23. The method of claim 22 wherein the pressure in the sprue is selectively raised by selectively communicating the sprue to ambient pressure.

24. The method of claim 22 wherein the pressure in the sprue is selectively raised by selectively communicating the sprue to a source of pressurized gas.

25. The method of claim 24 wherein the pressurized gas is non-reactive with the melt.

26. The method of claim 24 wherein the pressurized gas is compressed air.

27. The method of claim 22 including the additional step of introducing pressurized gas into the sprue as the mold and the source are relatively moved and discharging the gas from the lower open end toward the source to blow debris floating on the melt away from a region thereof where the lower open end and the source are to be placed in communication.

28. The method of claim 27 wherein the pressurized gas is compressed air.

29. The method of claim 27 wherein the pressurized gas is non-reactive with the melt.
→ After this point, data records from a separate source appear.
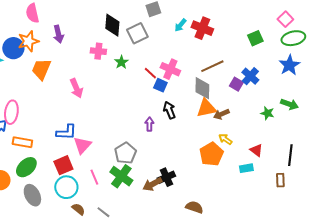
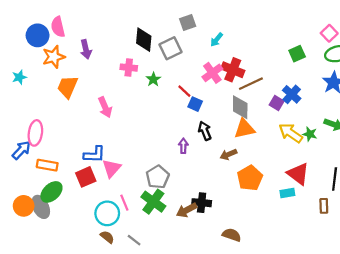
red cross: (202, 28) -> (233, 70), moved
blue circle: (13, 48) -> (38, 35), moved
pink cross: (170, 69) -> (212, 73), moved, turned 30
brown arrow: (221, 114) -> (228, 154), moved
yellow arrow: (225, 139) -> (291, 133), moved, size x1.6
red triangle: (256, 150) -> (298, 174), size x1.6
red square: (63, 165) -> (86, 177), moved
black cross: (166, 177) -> (202, 203), turned 30
cyan circle: (66, 187) -> (107, 213), moved
gray ellipse: (32, 195) -> (41, 207), moved

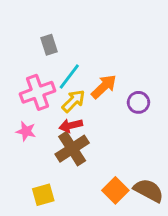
30. The method of claim 22 further including relatively movably disposing a chamber-forming structure so as to overlie a central mold top portion above the sprue and evacuating the chamber of said chamber-forming structure to establish said subambient pressure in said sprue, including biasing said chamber-forming structure sealingly against the top mold portion by a negative differential pressure when subambient pressure is applied to the mold cavity.

31. The method of claim 30 including relatively movably disposing a mold-biasing structure about the chamber-forming structure so as to overlie a peripheral mold top portion and so as to be biased on the peripheral top mold portion by a negative differential pressure when the mold cavity is evacuated for biasing the mold together at a horizontal mold parting plane.

32. In a method of vacuum-assisted, countergravity casting of a melt, the steps comprising:

a) providing a gas permeable casting mold including an upstanding sprue having a lower open end for immersion in an underlying pool of melt, at least one mold cavity and a lateral ingate connecting the sprue and the mold cavity for supplying the melt from the sprue to the mold cavity,

b) relatively moving the mold and the pool to immerse the lower open end in the melt at a surface region thereof, and

c) introducing pressurized gas into the sprue as said mold and said pool are relatively moved so that the gas is discharged from said lower open end toward the melt to blow debris floating on the melt away from the surface region as said lower open end is immersed in the melt at said surface region.

33. The method of claim 32 wherein said pressurized gas is compressed air.

34. The method of claim 32 wherein said pressurized gas is non-reactive with the melt.

35. Apparatus for the vacuum-assisted, countergravity casting of a melt, comprising:

a) a gas permeable casting mold including an upstanding sprue having a lower open end for immersion in an underlying pool of melt, at least one mold cavity and a lateral ingate connecting the sprue and the mold cavity for supplying the melt from the sprue to the mold cavity,

b) means for relatively moving the mold and the pool to immerse the lower open end in the melt at a surface region thereof,

c) means for introducing pressurized gas into the sprue as the mold and the pool are relatively moved so that the gas is discharged from said lower open end toward the melt to blow debris floating on the melt away from the surface region as said lower open end is immersed in the melt,

d) means for applying subambient pressure to the sprue when said lower open end is immersed in the melt sufficient to urge the melt upwardly to fill the sprue,

e) means for applying subambient pressure to the mold cavity when said lower open end is immersed in the melt sufficient to urge the melt in the sprue to fill the mold cavity via the ingate, and

f) means for selectively raising the pressure applied to the sprue after said mold cavity is filled with the melt, the pressure applied to the sprue being so raised relative to the subambient pressure applied to the mold cavity as to cause the melt in the sprue to drain through said lower open end for return to said pool without siphoning of the melt from the melt-filled mold cavity.

36. The apparatus of claim 35 wherein the pressurized gas is compressed air.

37. The apparatus of claim 35 wherein the pressurized gas is non-reactive with the melt.